Stephanie Gaskell 2:39 PM ET

Hagel Orders Most Furloughed Civilian Employees Back to Work

DefenseSecretary Chuck Hagel announced Saturday that most of the 400,000 civilian defense workers who were furloughed due to the government shutdown can go back to work.

“I am now directing the military departments and other DoD components to move expeditiously to identify all employees whose activities fall under these categories,” Hagel said in a statement Saturday afternoon. “I expect us to be able to significantly reduce – but not eliminate – civilian furloughs under this process.  Employees can expect to hear more information from their managers starting this weekend.”

Hagel and his staff have been huddling all week to find a way to exempt more workers from furloughs after President Obama signed the Pay Our Military Act late Monday, just hours before the shutdown, that keeps uniformed personnel on the job. The law was vague and brief, but said “the Secretary concerned determines [who provides] support to members of the Armed Forces.”

“The Department of Defense consulted closely with the Department of Justice, which expressed its view that the law does not permit a blanket recall of all civilians,” Hagel said. “However, DoD and DOJ attorneys concluded that the law does allow the Department of Defense to eliminate furloughs for employees whose responsibilities contribute to the morale, well-being, capabilities and readiness of service members.”

The Justice Department said the Pay Our Military Act does not allow Hagel to lift all the furloughs, however, just those who provide “support to members of the Armed Forces.”

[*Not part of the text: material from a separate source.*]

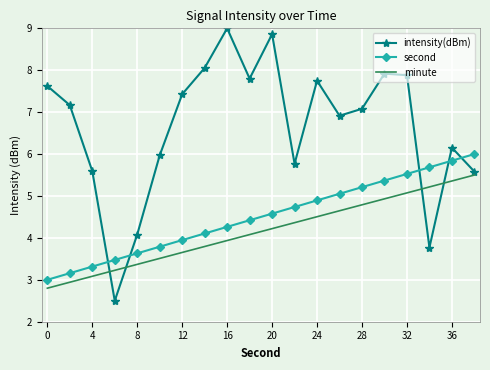

True or false: second and minute intersect in this chart.

False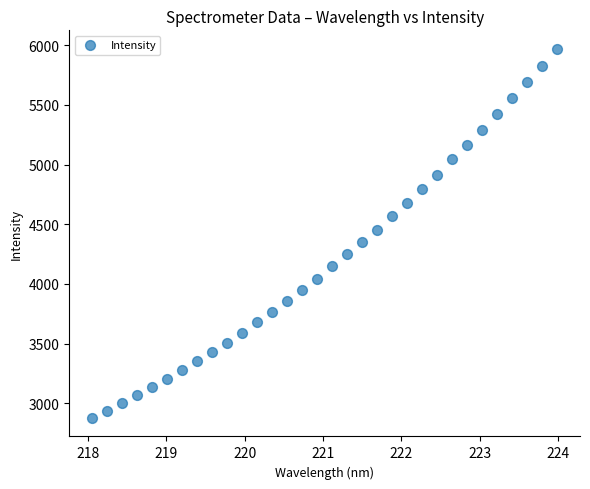

What is the range of X values (max minus min)?

5.9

Hagel issueda memo to his top leaders to help them identify those personnel. Included under that category are suicide prevention and health care workers, TAPs program employees, family support programs, those providing maintenance and repair of weapons systems and platforms, commissary workers, any training associated with readiness, installation and facilities maintenance, payroll workers, anyone providing guidance, such as legal advice, to military members, and any legal, human resources and administrative support for any of the these duties.

 

“We will continue to try to bring all civilian employees back to work as soon as possible,” he said.

 

Earlier Saturday the House voted unanimously to approve back pay for all furloughed workers, which Hagel said he “strongly supports.”

 

“Ultimately,” he said, “the surest way to end these damaging and irresponsible furloughs, and to enable us to fulfill our mission as a department, is for Congress to pass a budget and restore funds for the entire federal government.”